Bestselling author Dr. Dale Archer wasn’t diagnosed with ADHD himself until after beginning his medical career. He openly gives thanks for that. He attributes his professional success to his condition, which makes him ambitious, mentally agile, and intolerant of busy-work. And his accomplishments are exportable. As he writes: "Simply put, ADHD can be best understood as a brain with a very low boredom threshold (yes, this is greatly simplified, I wish it were so easy)."
Several entrepreneurs, discoverers, media figures, and others Archer identifies show ADHD diagnostic traits. However, when regarded as features rather than disorders, these traits acquire new distinction. These include an ability to juggle multiple responsibilities, carefully learned composure under stress, and relentless curiosity. Though it’s impossible to diagnose the dead, Archer notes that many famous pioneers apparently demonstrate ADHD symptoms, and grow bored with settled living and wage earning. Archer even calls ADHD “the explorer gene.”
|Dr. Dale Archer|
Archer never claims ADHD isn't serious, or that nobody needs medication to control symptoms. Some people’s faculties are irreparably shattered. But too many doctors prescribe powerful drugs as a first, rather than last, resort. In America, where insurance companies make treatment decisions and Big Pharma markets directly to doctors and consumers, ADHD diagnosis rates in 2014 stood above 11%, far higher among boys. In Britain, where health care is nationalized, ADHD diagnoses stood below 2%.
Too often, especially with children, diagnoses come based on undesirable behaviors in group settings. Schoolteachers, underpaid and short-handed, recommend students for heavy stimulant treatments following disruptive classroom comportment. According to the DSM, doctors should prescribe anti-ADHD drugs only following two-hour diagnostic sessions, but predominantly cannot afford such time, writing scripts within three minutes. Most such prescriptions are written by GPs, not trained in diagnosing psychological situations.
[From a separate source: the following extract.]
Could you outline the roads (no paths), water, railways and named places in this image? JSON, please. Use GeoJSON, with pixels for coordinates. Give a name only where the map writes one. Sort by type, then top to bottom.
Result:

All in an effort to silence noisy, curious children.
Most such criticisms are written by journalists, physicians, and other white-collar professionals with little working-class experience. I contend that economic issues loom large here. Many children from overstuffed classrooms graduate into employment in overstuffed factories or cube farms. The skills we claim kids should learn in school take second place to real workplace skills like shutting up and buckling down. We diagnose kids, and increasingly adults, on flimsy grounds and questionable science, to subordinate them.
Some people certainly benefit from medications, provided they know what they’re getting themselves into. Just as antidepressants blunt all emotions, anti-ADHD meds channel all thinking, even beneficial thinking. Archer quotes entrepreneur Mark Neeleman on taking Adderall: "When I am on it I am like a machine and can't stop working." Neeleman, according to Archer, takes medications three days a week to accomplish nuts-and-bolts business responsibilities, then goes natural four days to think like an entrepreneur.
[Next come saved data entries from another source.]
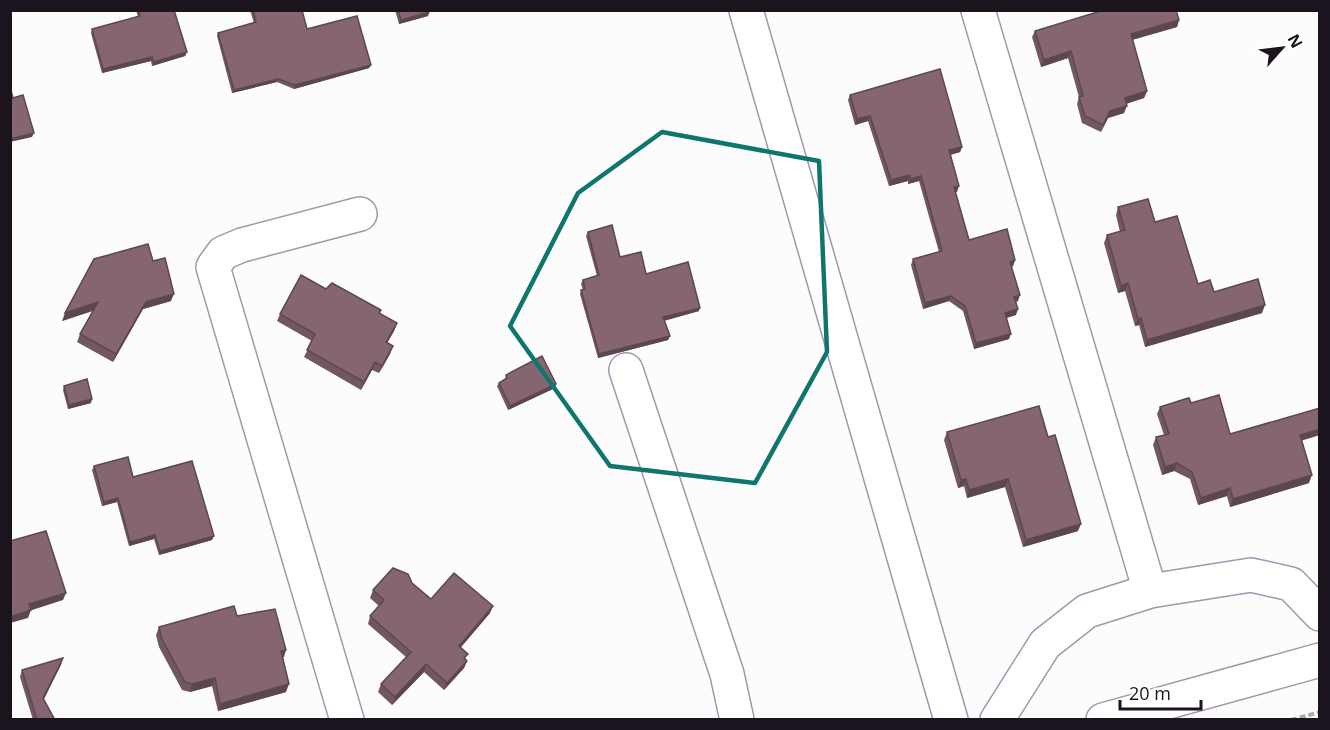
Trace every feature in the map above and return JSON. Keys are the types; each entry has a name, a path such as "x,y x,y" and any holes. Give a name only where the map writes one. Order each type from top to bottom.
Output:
{"street":[{"path":"746,10 951,720"},
{"path":"978,10 1150,591"},
{"path":"347,720 213,267 223,253 242,245 360,214"},
{"path":"626,370 727,674 737,720"},
{"path":"997,720 1045,644 1087,611 1150,591 1251,575 1291,584 1320,614"},
{"path":"1103,720 1320,660"}],"path":[{"path":"1291,720 1320,712"}],"highlighted area":[{"path":"662,132 819,161 827,352 755,483 610,466 510,326 578,193"}],"building":[{"path":"138,10 174,10 187,52 154,62 152,57 103,69 92,29 140,16"},
{"path":"253,10 302,10 307,29 357,16 371,65 295,85 278,79 234,90 218,33 256,22"},
{"path":"398,10 429,10 429,12 401,20"},
{"path":"1104,10 1176,10 1179,20 1131,34 1147,91 1125,98 1127,106 1110,111 1103,125 1085,116 1079,97 1083,96 1071,51 1044,60 1035,31"},
{"path":"940,69 962,147 949,150 959,186 954,187 969,240 1007,229 1015,260 1010,262 1020,295 1014,297 1018,309 1005,313 1011,334 976,343 965,306 951,296 925,303 913,259 942,251 921,176 910,179 910,175 891,180 870,116 857,119 850,95"},
{"path":"10,87 13,98 23,95 34,133 10,139"},
{"path":"1148,199 1155,222 1177,216 1198,284 1210,280 1214,292 1258,279 1265,305 1147,340 1141,318 1138,319 1128,283 1121,286 1107,235 1125,230 1118,207"},
{"path":"612,225 620,257 641,252 646,274 688,262 700,308 663,317 670,336 599,354 581,290 585,289 583,280 599,275 588,232"},
{"path":"148,244 153,261 165,258 174,294 146,302 116,354 80,334 98,302 65,313 94,259"},
{"path":"301,275 326,289 332,283 381,310 379,313 397,323 386,342 393,346 382,366 375,362 364,382 307,350 315,334 280,314"},
{"path":"542,356 556,384 510,406 499,383 507,378 506,375"},
{"path":"87,379 92,399 69,405 64,386"},
{"path":"1219,395 1230,434 1320,408 1320,429 1300,435 1312,475 1233,499 1230,488 1201,498 1192,472 1177,463 1165,467 1156,437 1169,434 1160,407 1189,398 1191,403"},
{"path":"1039,406 1048,437 1055,435 1081,524 1026,540 1008,479 969,490 966,479 961,480 947,432"},
{"path":"128,457 133,477 192,461 214,536 160,551 155,535 130,542 118,498 104,502 94,466"},
{"path":"46,531 66,593 29,604 31,610 10,617 10,541"},
{"path":"393,568 408,574 412,583 431,599 454,573 493,606 459,646 468,654 464,658 467,661 447,683 426,664 395,697 381,684 411,652 370,616 384,600 373,590"},
{"path":"234,606 237,616 275,609 286,650 281,651 289,684 220,704 215,678 192,684 185,682 162,639 159,627"},
{"path":"63,658 43,698 55,720 37,720 22,670"}]}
An ADHD patient himself, Dr. Archer identifies several shortcuts and work-arounds successful ADHD superstars have invented. Some are individual, from “brain dumping” and leveraging technology, to exercise regimens and productive relationships. Others are more diverse and complicated; a few verge on begging society to reorganize itself to stop compounding ADHD problems. Archer openly longs for “progressive” classroom education permitting more adaptability to individual needs. If he’s serious, I’d suggest he consider Tom Little’s Loving Learning.
ADHD isn’t some picnic, neither for its sufferers nor those who love them. Archer acknowledges it brings significant complications and makes life burdensome for many people. But for those willing to embrace their diagnosis as an opportunity, rather than a disorder, it opens distinctive windows on life’s little-seen viewpoints. Bosses and schoolteachers will medicate you to enforce your conformity. But if you prefer a life of creativity, exploration, and risk, ADHD may be your ticket.